A bank manager wanted to​ double-check her claim that recent process improvements have reduced customer wait times to an average of 2.9 ​minutes, with a standard deviation of 0.8 minutes. To test​ this, she randomly sampled 25 customers and recorded their wait times. The average wait time of the customers in the sample was 3.3 minutes. Assuming the claim about wait time is​ true, what is the probability that a random sample of n = 25 customers would have a sample mean as large as or greater than 3.3 ​minutes?

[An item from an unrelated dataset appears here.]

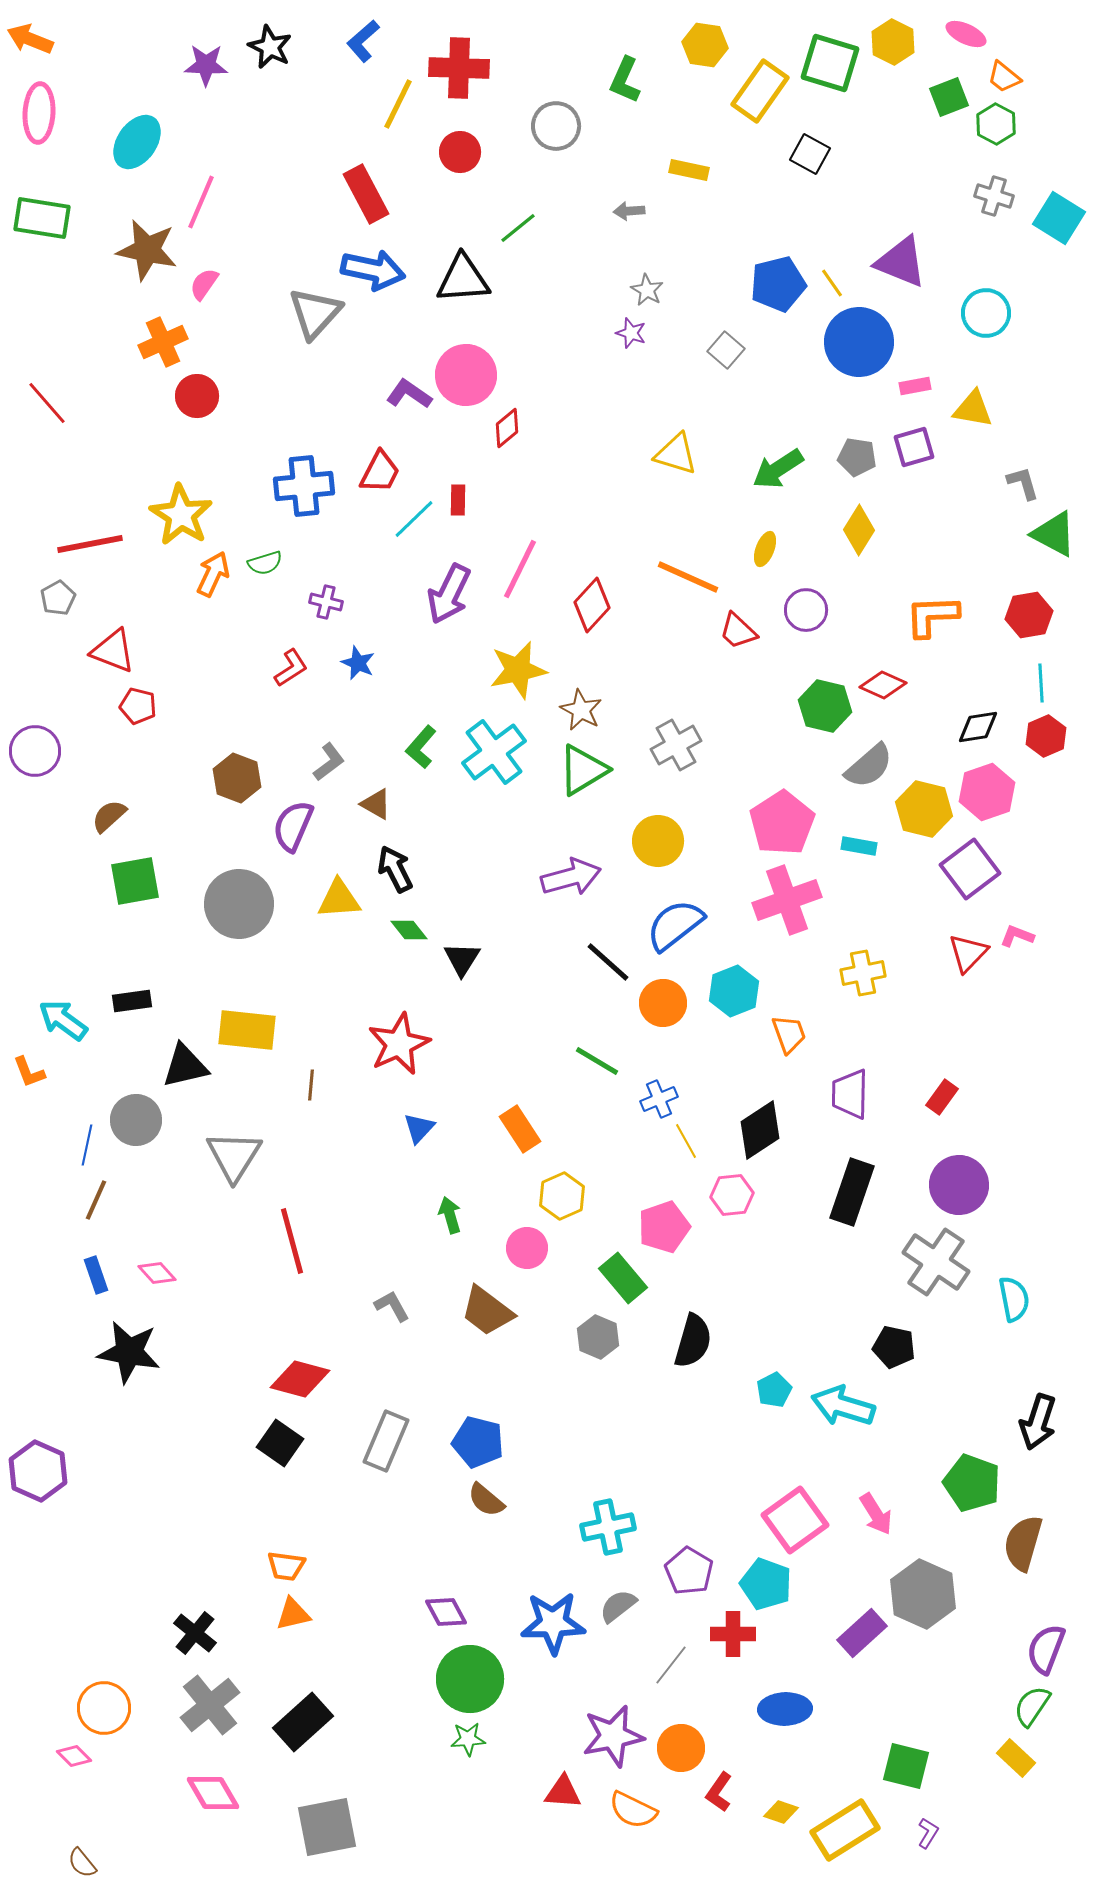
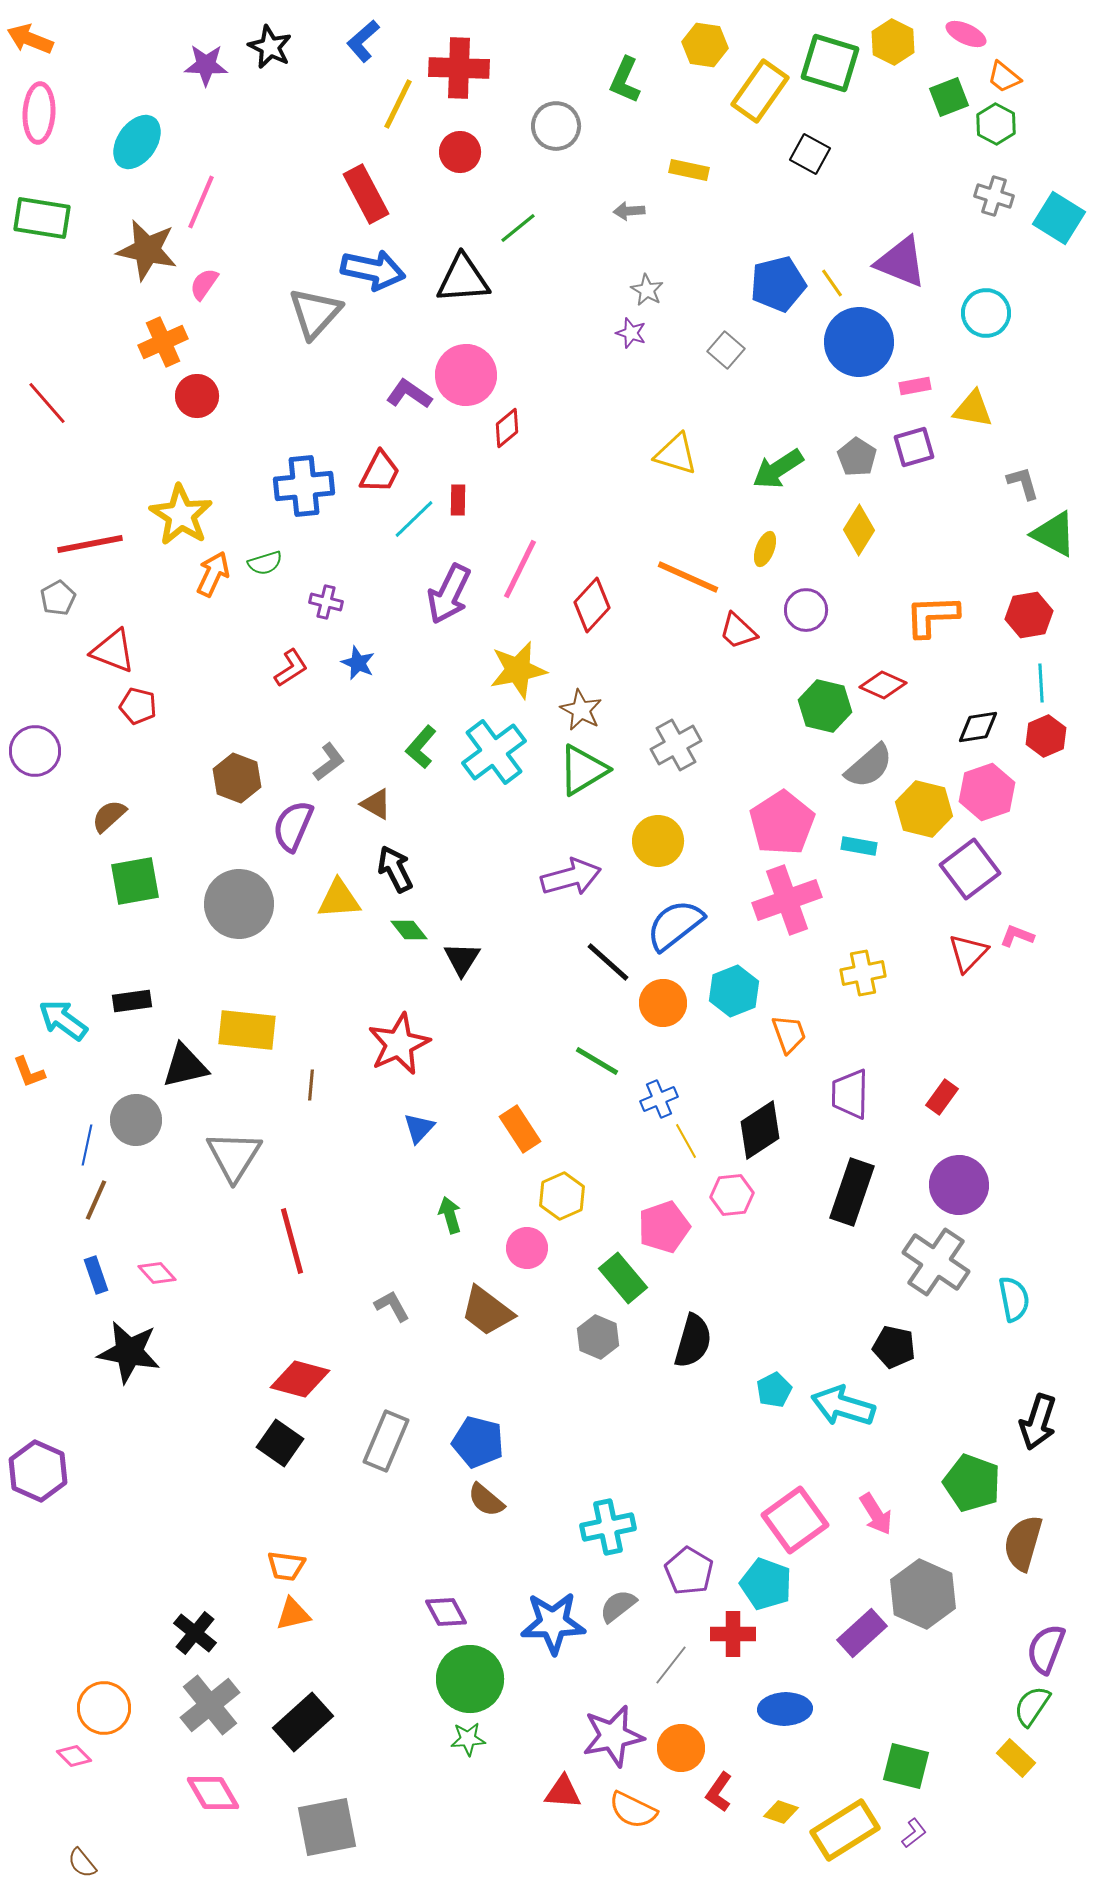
gray pentagon at (857, 457): rotated 24 degrees clockwise
purple L-shape at (928, 1833): moved 14 px left; rotated 20 degrees clockwise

What should the manager conclude about her​ claim? ​

Answer 1

Answer:

the manager claim is therefore rejected.

Step-by-step explanation:

To ascertain the manager claim, we use the normal distribution curve.

z= (x − x')/ σ

, where

z is called the normal standard variate,

x is  the value of the variable, =2.9

x' is the mean value of  the distribution =3.3

σ is the standard deviation  of the distribution= 0.8

so, z= (2.9 − 3.3)/ 0.8 = -0.5

Using  a table of normal distribution to check the partial areas beneath the standardized  normal curve,  a z-value of −0.5  corresponds to an area of 0.1915 between the mean  value.The negative  z-value shows that it lies to the left of the z=0  ordinate.

The total area under the standardized normal curve  is unity and since the curve is symmetrical, it follows  that the total area to the left of the z=0 ordinate is  0.5000. Thus the area to the left of the z=−0.5 ordinate is 0.5000−0.1915 = 0.3085 of the  total area of the curve.

therefore, the probability of the average wait time greater than or equal to 3.3 minutes is 0.3085.

For a group of 25 customers, 25×0.3085 = 7.7, i.e. 8 customers only experience the improvement in wait time.

the manager claim is therefore rejected.